Волохов задумался, и мы перешли к обсуждению финансовой части. За сколько продавать паровики, что брать с тех, кто приобретает их для хозяйства, а что с тех, кто соберется заняться производством. Во втором случае, я был уверен, получение денег можно и отложить. В общем, просидели в спорах чуть ли не до утра, но все-таки сумели договориться.
1 декабря 1854 года
Сегодня мы должны были устанавливать паровую турбину на новый планер. Если прошлые, несмотря на крылья, больше походили на дельтапланы, то этот уже был почти настоящим самолетом. Маленьким, неуклюжим, но… У меня на него были такие надежды. Ведь если получится, то старые «Ласточки» можно будет передать Кардигану в закрытие нашей сделки. Кредиты под деньги лорда сейчас решали многие наши проблемы, но они же и связывали руки.
Потянувшись, я поел утренней каши и уже собрался было выдвигаться к мастерским, когда меня нашел поручик Арсеньев. Адъютант Меншикова, как всегда, был спесив и нарочито учтив.
— Александр Сергеевич просит вас срочно подойти, — он смерил взглядом мой домашний халат. Ефим недавно добыл это хлопковое чудо, и, боже, несмотря на совершенно несерьезную расцветку, как же он был удобен.
— То есть это не приказ? — я задумался. — Тогда скажите, что я буду после обеда, нужно довести до конца одно дело…
— Это приказ, — поморщился Арсеньев, а потом неожиданно уже совсем другим тоном добавил. — Александр Сергеевич просил не распространяться, но вы все же свой.

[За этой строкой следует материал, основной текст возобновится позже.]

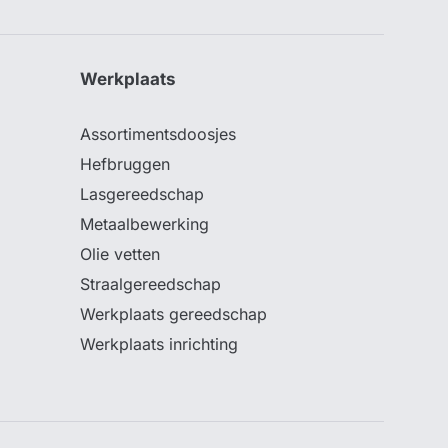
Werkplaats
Assortimentsdoosjes
Hefbruggen
Lasgereedschap
Metaalbewerking
Olie vetten
Straalgereedschap
Werkplaats gereedschap
Werkplaats inrichting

Приехал гонец из Санкт-Петербурга. Александра Федоровна не очень хорошо себя чувствует, и Меншиков считает, что великим князьям в такой момент стоит съездить к матери.
— Вернее, слетать, — я понял, о чем на самом деле думал пресветлый князь. — Одно дело отправить младших сыновей царя своим ходом в путешествие на пару месяцев, и совсем другое, если мы сможем пересечь империю всего за пару дней. И польза, и демонстрация возможностей…
Я попытался вспомнить, а что в будущем известно о болезни Александры Федоровны и об этом отъезде Николая с Михаилом из осажденного Севастополя. А ведь тоже проблема… Вроде бы путешествие и не должно затянуться, а ну как враг именно в это время решит снова начать войну? Без меня!